Text to read:
☆ ☆ ☆

The district court granted summary judgment to Fidelity. The court determined that 

Cosmos lacked a property interest in any of the funds at issue and that, as surety and under the 

doctrine of equitable subrogation, Fidelity, and not the IRS, was entitled to the funds. The court 

“concluded that any right to payment under the ODOT contracts was only a contingent future 

interest (as opposed to a vested property interest for completed work), [and] that limited interest 

belonged to [Fidelity] alone, as a performing surety, after September 1, 2015.” As to the funds 

generated before September 1, 2015, and withheld because of the mechanic’s liens and DavisBacon violations, the court concluded that Fidelity was entitled to the funds due to “its later 

payment, as surety, of the outstanding liens and fringe benefits claims.” Having determined that 

the IRS had no interest in the funds, the court found it unnecessary to address the secondary issue—

whether Fidelity or the IRS held the superior lien interest. The IRS appealed to this court.

☆ ☆ ☆

Data listing:

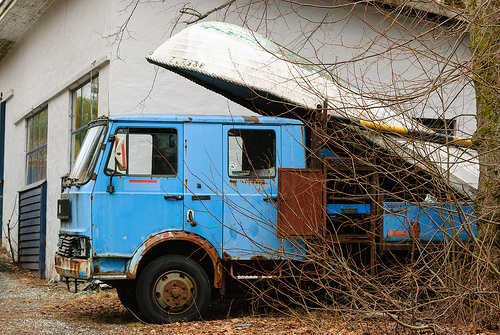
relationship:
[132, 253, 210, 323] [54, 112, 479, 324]
wheel of blue truck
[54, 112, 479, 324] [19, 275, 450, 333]
blue truck sitting on ground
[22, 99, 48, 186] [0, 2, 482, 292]
window on building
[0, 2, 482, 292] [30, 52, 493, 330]
building next to truck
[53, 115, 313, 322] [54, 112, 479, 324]
cab of blue truck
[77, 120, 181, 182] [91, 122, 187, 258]
window on blue door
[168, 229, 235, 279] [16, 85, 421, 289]
rust on side of truck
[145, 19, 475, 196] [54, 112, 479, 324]
boat in back of blue truck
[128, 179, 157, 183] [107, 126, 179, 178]
red stripe under window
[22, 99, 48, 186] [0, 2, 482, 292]
window in building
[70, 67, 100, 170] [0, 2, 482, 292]
window in building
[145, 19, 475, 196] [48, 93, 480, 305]
boat upside down on truck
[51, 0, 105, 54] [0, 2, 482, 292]
walls of building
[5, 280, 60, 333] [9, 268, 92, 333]
gravel of driveway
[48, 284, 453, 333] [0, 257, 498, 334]
leaves on ground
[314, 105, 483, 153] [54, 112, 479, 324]
pole on blue truck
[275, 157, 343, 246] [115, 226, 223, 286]
rust around wheel well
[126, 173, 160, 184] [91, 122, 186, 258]
red stripe on blue door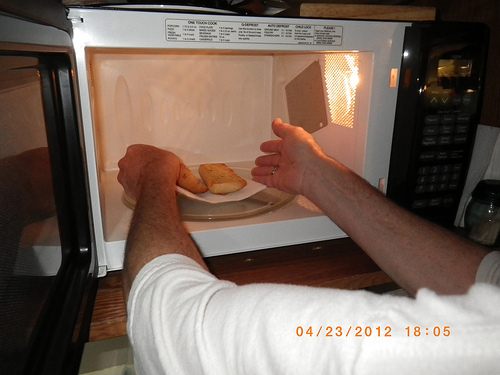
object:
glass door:
[0, 51, 102, 357]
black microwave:
[0, 5, 483, 375]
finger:
[260, 140, 283, 153]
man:
[117, 117, 499, 374]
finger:
[254, 154, 283, 167]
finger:
[272, 118, 303, 140]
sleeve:
[126, 252, 500, 374]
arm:
[116, 144, 415, 375]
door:
[0, 16, 107, 374]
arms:
[251, 118, 499, 301]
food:
[178, 163, 247, 194]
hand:
[251, 117, 324, 195]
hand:
[117, 144, 181, 202]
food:
[139, 134, 292, 213]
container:
[464, 179, 499, 245]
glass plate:
[123, 167, 298, 220]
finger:
[251, 111, 302, 189]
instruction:
[164, 19, 343, 46]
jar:
[463, 179, 498, 245]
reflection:
[1, 148, 56, 252]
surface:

☆ ☆ ☆

What is asked:
(1) Please repeat the court ruling passage word for word, beginning at the words "interest (as opposed" and stopping after "to this court.".
(2) List every organization that the court ruling passage refers to by name, including any named by an abbreviation.
The material comes from a separate source.

Solutions to the exercise:
(1)
interest (as opposed to a vested property interest for completed work), [and] that limited interest 

belonged to [Fidelity] alone, as a performing surety, after September 1, 2015.” As to the funds 

generated before September 1, 2015, and withheld because of the mechanic’s liens and DavisBacon violations, the court concluded that Fidelity was entitled to the funds due to “its later 

payment, as surety, of the outstanding liens and fringe benefits claims.” Having determined that 

the IRS had no interest in the funds, the court found it unnecessary to address the secondary issue—

whether Fidelity or the IRS held the superior lien interest. The IRS appealed to this court.

(2) Fidelity, Cosmos, the IRS, ODOT